It can happen here; it is happening here. We already knew that its extremist Trump-loving, MAGA-mad base was calling the shots of the Republican party, checking off pretty much all the boxes of a fascist mindset: Cult of (male) personality, check. Fake “populism,” check. White supremacy, racist “othering,” and racialized ultra-nationalism, check, check, check. Promulgation of “big lies” and magical thinking regardless of evident fact, check. Contempt for the rule of law whenever it stands in the way, check. Proclivity for political violence in response to resistance, check. Fanciful thirst to return to a mythic past of national greatness, wedded to intact authoritarian hierarchies, check. You don’t have to wear a swastika on your shirt or wave a confederate flag (though some do) to show yourself a fascist.
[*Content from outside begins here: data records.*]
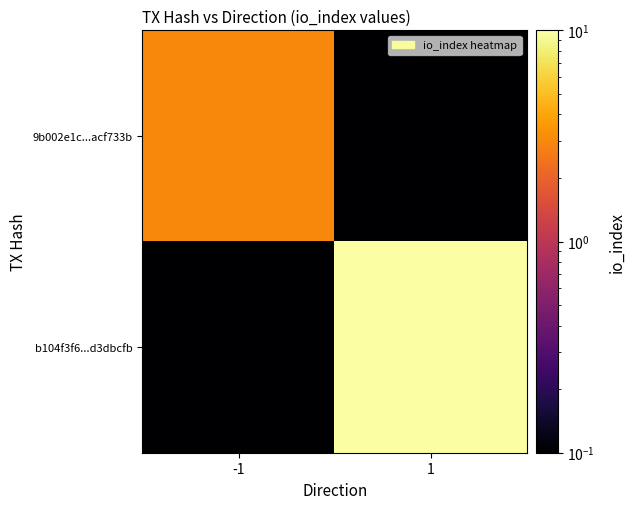

Between -1 and 1, which is larger?

-1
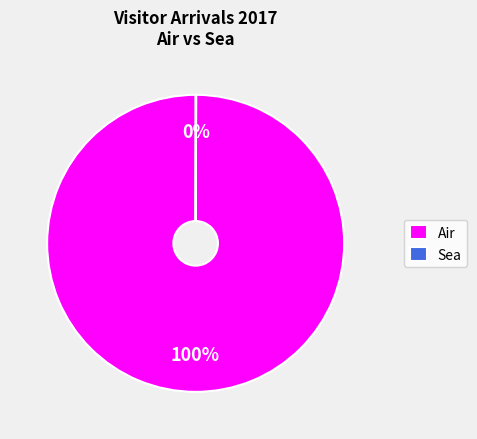

Which category has the biggest portion of the pie?

Air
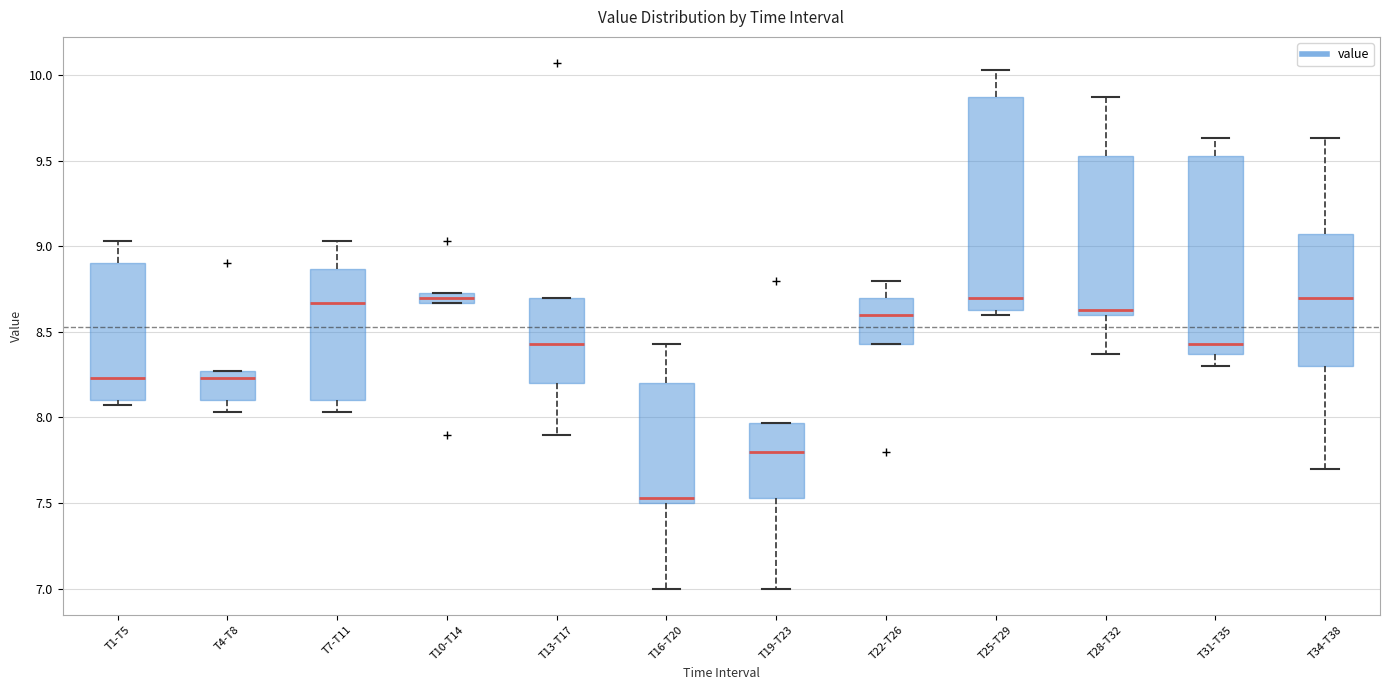

Which box has the lowest median line?

T16-T20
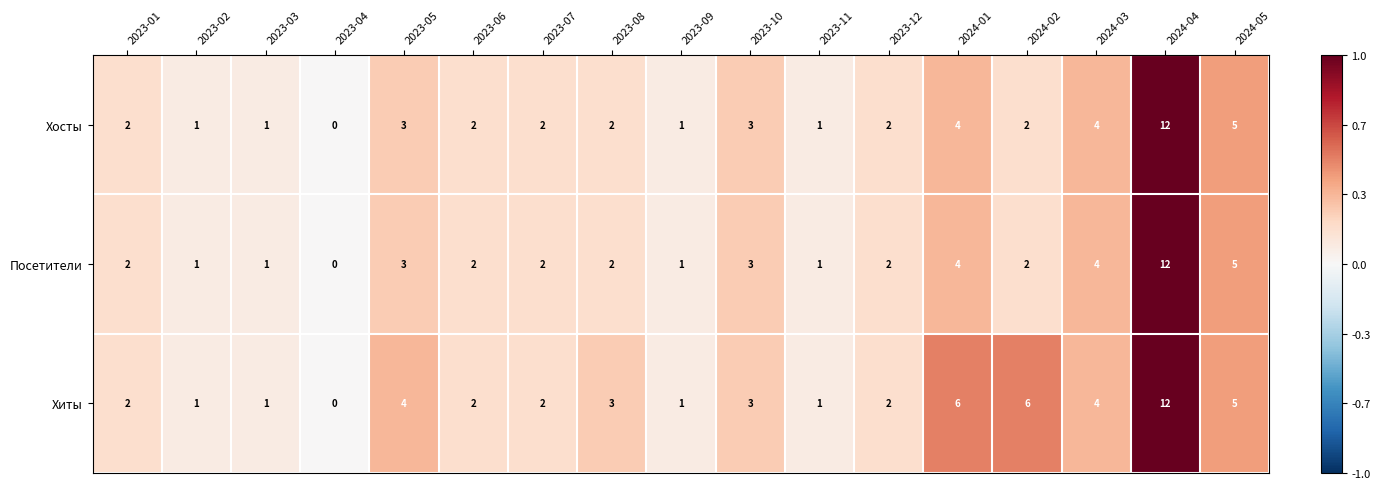

Count the number of data series in this chart.

3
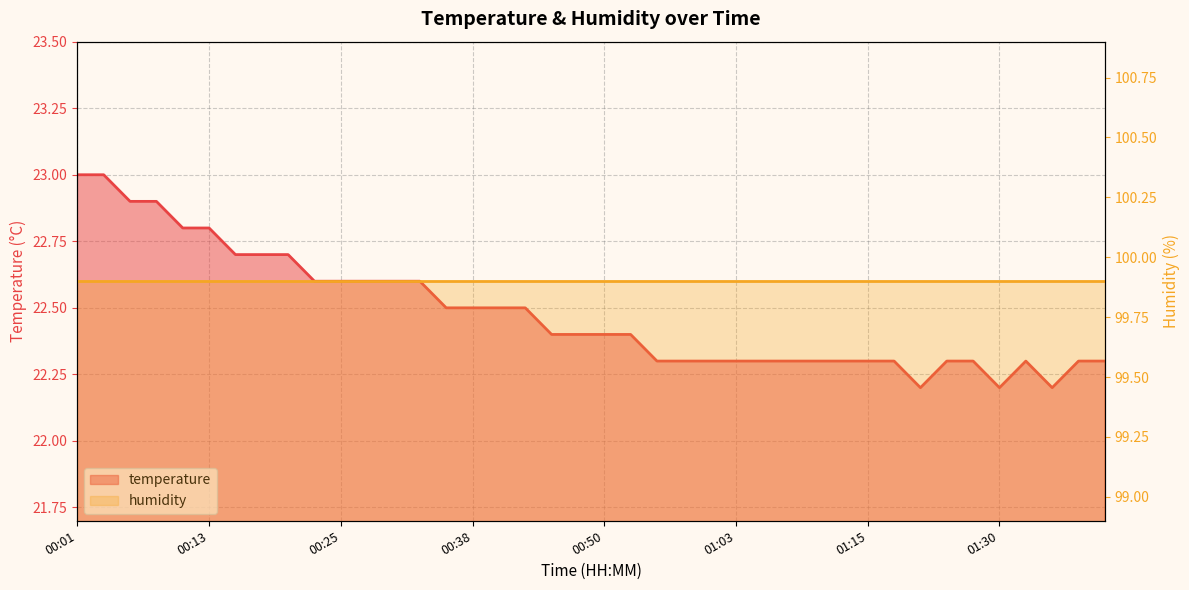

The chart shows a value of 22.7 at 00:16. True or false?

True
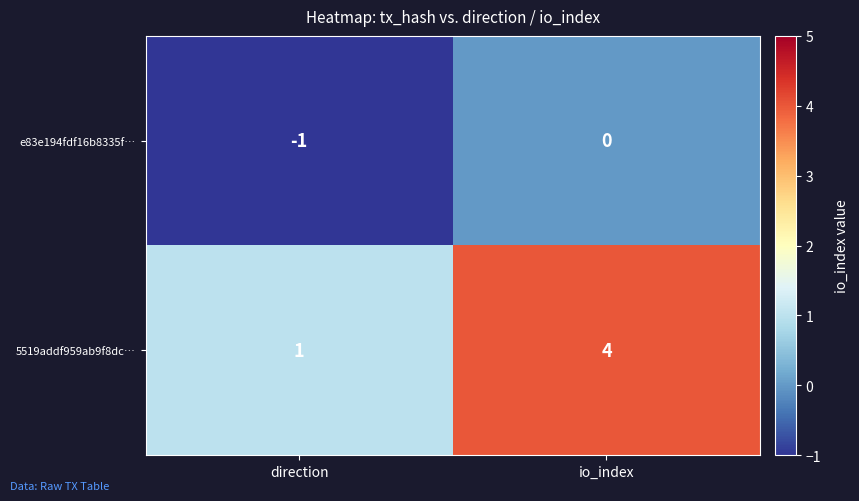

Which series has the largest total across all categories?

5519addf959ab9f8dc…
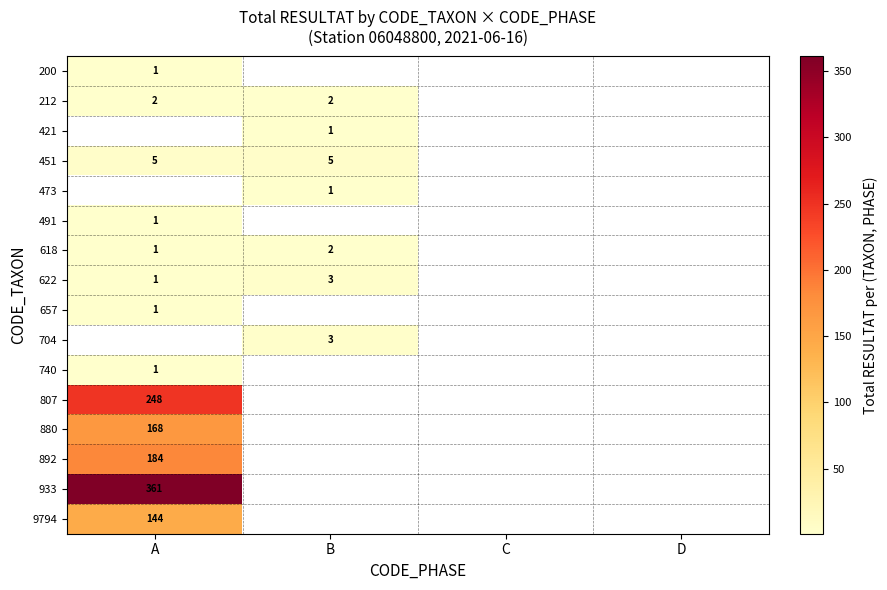

Is it true that 473 equals 1.7 at B?

False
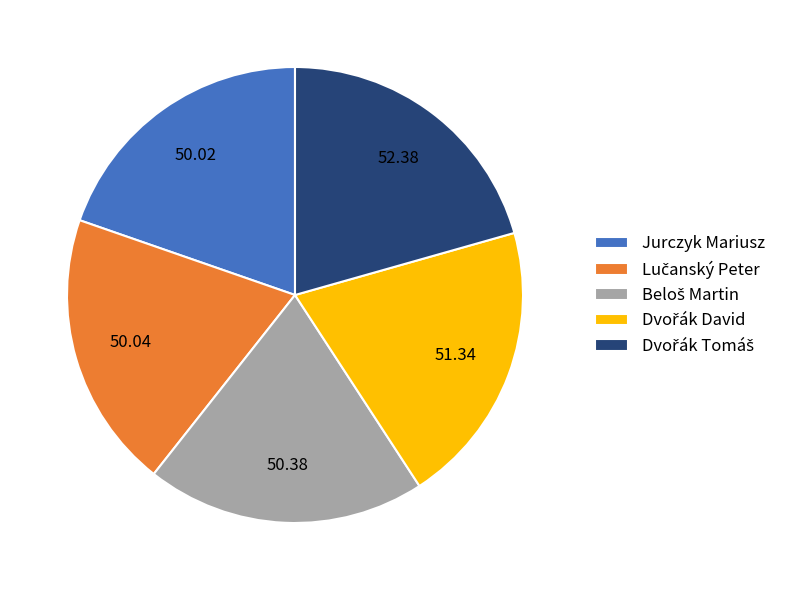

Does any single category account for the majority?

No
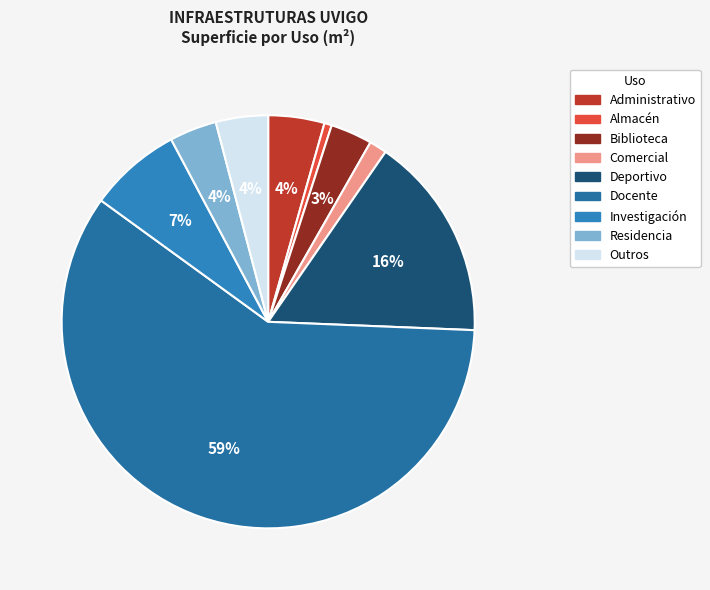

To the nearest percent, what percentage of the pie is Almacén?

1%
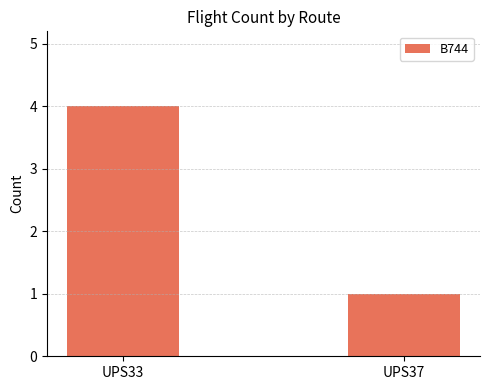

Which label corresponds to the smallest value in the chart?

UPS37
Now we know even more. The January 6 Congressional committee has made it plain for all with eyes to see and ears to hear that Trump and his band of loyalist crazies plotted a literal coup aimed a keeping Trump in office regardless of the electoral college (itself a profoundly antidemocratic device that put Trump in office, despite a popular vote defeat, in the first place). That coup failed (if barely), but a well-planned, longer-running coup of sorts is succeeding all too well, in the form of a reactionary Supreme Court seemingly hellbent on rolling back civil rights gained over decades of progressive struggle, and of a rightwing takeover of electoral processes at the state level, including gerrymandered electoral maps, various targeted voting rights restrictions, and in some cases new authority of state legislatures to ignore or overturn electoral outcomes.
Present U.S. political trends are disheartening, indeed. A government unable to address the material needs of a majority of its population – especially one possessing abundant resources with which to do so – is a government flirting with terminal illegitimacy, a failed state opening the door for fascist pseudo “solutions” and violent fantasies of “national renewal.” By the time the January 6 committee issues its final report, Trump himself may be done for. But Trumpism, and the fascistic political pathology it reflects, is not; indeed, it is widely expected to make substantial electoral gains this November, with a likelihood of Republicans retaking both chambers of Congress. If they do, the only thing standing in the way of a legalized authoritarian makeover of American society, including reworking social welfare policies dating back to the New Deal and its gradual expansion, will be a weak and unpopular octogenarian president.
This is very bad news for the nation and the world. It is especially bad news for the populations that social workers profess to care most about – the poor, the marginalized, the oppressed, the disenfranchised – for these are the very people the right relies upon as convenient scapegoats for every social ill.